Die Diskussion findet am 13. Juni 2026 um 15:00 Uhr im Volkspark statt. Die Journalistin Marieke Reimann moderiert das Gespräch mit vier Gästen: Rainer Robra, Katarzyna Wielga-Skolimowska, Björn Lengwenus und Niclas Lange. Gemeinsam loten sie aus, wie Kunst und Kultur ungewöhnliche Lösungen entwickeln und Perspektiven erweitern können.
Kunst provoziert oft Debatten, indem sie geltende Normen hinterfragt und Grenzen austestet. Die Veranstalter – die ZEIT-Stiftung Bucerius und die Bürger für Bürger Stiftung in Kooperation mit Partnern – verstehen Konflikt nicht nur als Konfrontation, sondern als Verhandlungsmöglichkeit in der Demokratie. Im Anschluss an die Diskussion sind die Besucher:innen zu einem Netzwerkempfang eingeladen, um die Gespräche fortzusetzen.

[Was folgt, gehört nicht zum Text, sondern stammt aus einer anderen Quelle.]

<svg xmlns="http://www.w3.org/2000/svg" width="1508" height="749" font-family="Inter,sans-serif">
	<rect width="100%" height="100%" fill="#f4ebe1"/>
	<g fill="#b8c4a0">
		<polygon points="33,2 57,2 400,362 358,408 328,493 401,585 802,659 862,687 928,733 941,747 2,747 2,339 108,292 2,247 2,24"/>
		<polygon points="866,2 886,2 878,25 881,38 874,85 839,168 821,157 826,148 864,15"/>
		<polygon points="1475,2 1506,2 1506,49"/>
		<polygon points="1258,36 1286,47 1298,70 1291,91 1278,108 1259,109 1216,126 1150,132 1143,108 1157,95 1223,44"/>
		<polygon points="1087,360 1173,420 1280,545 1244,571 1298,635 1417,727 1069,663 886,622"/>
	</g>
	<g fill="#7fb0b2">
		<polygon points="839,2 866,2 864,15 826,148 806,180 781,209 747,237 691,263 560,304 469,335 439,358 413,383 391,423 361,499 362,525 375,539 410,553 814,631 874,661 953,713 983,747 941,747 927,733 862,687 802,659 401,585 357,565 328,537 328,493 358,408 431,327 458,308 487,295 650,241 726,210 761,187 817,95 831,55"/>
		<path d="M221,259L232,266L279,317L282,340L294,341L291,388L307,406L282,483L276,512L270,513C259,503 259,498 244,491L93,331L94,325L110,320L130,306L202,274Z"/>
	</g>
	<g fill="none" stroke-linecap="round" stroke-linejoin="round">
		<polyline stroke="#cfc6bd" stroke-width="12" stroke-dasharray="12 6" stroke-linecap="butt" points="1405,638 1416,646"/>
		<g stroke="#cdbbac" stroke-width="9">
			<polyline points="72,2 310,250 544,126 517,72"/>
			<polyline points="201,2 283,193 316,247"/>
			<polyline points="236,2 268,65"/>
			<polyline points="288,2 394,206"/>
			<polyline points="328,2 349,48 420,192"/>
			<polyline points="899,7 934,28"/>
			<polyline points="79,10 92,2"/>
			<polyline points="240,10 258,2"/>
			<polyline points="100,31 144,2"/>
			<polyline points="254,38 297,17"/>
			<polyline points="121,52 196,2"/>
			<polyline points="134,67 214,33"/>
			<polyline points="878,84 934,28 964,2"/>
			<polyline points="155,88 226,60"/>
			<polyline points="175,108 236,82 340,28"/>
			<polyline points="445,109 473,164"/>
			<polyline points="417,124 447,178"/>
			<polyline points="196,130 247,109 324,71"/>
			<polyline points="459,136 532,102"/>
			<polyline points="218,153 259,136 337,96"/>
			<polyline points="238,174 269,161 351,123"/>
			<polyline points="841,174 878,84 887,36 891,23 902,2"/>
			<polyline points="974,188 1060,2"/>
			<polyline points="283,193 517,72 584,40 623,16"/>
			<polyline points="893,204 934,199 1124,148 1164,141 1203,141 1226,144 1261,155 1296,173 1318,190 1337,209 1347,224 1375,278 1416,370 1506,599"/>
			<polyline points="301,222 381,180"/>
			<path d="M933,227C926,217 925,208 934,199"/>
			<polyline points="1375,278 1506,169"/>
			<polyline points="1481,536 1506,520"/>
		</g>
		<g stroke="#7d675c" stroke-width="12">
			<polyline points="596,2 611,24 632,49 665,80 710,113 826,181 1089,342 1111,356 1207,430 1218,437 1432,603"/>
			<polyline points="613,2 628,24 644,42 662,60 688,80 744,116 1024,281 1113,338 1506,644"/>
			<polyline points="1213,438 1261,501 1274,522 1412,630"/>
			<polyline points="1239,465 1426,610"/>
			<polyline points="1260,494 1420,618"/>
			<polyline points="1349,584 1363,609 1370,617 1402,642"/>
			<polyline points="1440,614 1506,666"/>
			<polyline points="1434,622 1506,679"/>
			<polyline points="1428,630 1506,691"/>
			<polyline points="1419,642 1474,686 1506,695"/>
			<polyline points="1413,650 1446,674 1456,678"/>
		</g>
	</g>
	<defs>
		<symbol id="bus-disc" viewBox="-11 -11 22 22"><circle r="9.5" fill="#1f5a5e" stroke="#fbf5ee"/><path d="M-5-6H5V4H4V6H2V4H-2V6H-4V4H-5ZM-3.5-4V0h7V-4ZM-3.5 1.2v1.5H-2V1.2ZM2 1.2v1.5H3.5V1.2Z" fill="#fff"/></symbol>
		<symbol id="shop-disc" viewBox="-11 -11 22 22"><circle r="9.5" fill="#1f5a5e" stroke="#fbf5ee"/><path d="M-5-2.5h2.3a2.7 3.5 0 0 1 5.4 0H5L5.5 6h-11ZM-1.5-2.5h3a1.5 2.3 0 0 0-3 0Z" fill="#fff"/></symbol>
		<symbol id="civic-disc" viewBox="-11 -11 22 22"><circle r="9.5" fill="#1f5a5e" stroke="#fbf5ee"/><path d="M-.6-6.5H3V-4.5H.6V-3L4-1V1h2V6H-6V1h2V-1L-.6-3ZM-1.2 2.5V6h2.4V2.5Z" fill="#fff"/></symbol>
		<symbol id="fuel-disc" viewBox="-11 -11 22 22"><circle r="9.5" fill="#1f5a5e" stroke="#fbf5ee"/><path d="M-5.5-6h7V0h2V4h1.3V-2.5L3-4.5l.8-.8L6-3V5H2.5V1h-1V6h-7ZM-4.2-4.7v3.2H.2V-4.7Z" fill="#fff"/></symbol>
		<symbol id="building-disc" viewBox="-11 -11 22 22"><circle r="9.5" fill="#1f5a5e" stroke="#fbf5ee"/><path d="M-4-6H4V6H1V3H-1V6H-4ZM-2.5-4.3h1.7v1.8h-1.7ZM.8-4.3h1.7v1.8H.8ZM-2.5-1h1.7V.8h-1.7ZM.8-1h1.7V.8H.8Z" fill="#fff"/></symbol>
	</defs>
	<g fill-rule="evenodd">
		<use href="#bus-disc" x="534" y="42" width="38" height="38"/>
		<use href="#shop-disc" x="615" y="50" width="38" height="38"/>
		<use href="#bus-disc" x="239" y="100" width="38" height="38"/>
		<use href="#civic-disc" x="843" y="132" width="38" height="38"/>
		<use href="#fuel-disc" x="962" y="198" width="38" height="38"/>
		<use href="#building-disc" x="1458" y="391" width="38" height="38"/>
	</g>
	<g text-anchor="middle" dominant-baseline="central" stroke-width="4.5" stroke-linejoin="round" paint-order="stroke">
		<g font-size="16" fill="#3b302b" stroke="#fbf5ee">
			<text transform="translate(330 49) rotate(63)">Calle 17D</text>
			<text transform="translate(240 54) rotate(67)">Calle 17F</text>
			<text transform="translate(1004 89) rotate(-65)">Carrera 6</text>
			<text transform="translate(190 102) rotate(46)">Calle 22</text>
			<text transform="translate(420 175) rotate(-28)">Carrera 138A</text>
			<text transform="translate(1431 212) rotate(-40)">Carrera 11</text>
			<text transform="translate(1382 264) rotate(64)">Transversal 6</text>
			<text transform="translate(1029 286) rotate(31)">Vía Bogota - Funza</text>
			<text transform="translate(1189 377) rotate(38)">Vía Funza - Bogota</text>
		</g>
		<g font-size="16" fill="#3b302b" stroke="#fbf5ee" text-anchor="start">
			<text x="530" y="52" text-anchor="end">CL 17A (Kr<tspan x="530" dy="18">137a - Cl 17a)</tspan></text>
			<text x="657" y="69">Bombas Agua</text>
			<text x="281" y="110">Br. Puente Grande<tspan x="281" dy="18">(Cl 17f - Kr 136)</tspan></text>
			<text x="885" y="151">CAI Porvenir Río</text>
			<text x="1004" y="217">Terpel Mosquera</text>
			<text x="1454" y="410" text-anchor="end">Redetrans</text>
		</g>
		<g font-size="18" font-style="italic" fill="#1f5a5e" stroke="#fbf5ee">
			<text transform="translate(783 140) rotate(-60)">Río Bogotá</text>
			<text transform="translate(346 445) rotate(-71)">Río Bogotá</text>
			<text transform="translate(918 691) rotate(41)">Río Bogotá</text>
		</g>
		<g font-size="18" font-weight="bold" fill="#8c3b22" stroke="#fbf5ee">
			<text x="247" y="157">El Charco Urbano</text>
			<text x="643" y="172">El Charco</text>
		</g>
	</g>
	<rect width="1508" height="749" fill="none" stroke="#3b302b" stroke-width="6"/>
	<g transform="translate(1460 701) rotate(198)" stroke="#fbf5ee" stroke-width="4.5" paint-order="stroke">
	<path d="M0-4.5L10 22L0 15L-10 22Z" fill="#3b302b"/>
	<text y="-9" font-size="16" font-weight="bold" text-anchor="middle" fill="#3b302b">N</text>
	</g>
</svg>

Die Podiumsdiskussion ist eine von vielen Veranstaltungen des zweitägigen Future Festivals, das sich mit den Themen Konflikt und Zuversicht beschäftigt. Durch Vorträge, Workshops und Performances will das Festival aufzeigen, wie kreatives Denken gesellschaftliche Spannungen bewältigen kann.
Die Runde gibt Einblicke, wie künstlerische Methoden Reibung in Zusammenarbeit verwandeln können. Die Teilnehmer:innen nehmen konkrete Beispiele kultureller Strategien mit, die herkömmliche Problemlösungen herausfordern. Diskussion und Empfang bieten zudem Gelegenheiten, sich mit Akteur:innen zu vernetzen, die an der Schnittstelle von Kunst und Konfliktlösung arbeiten.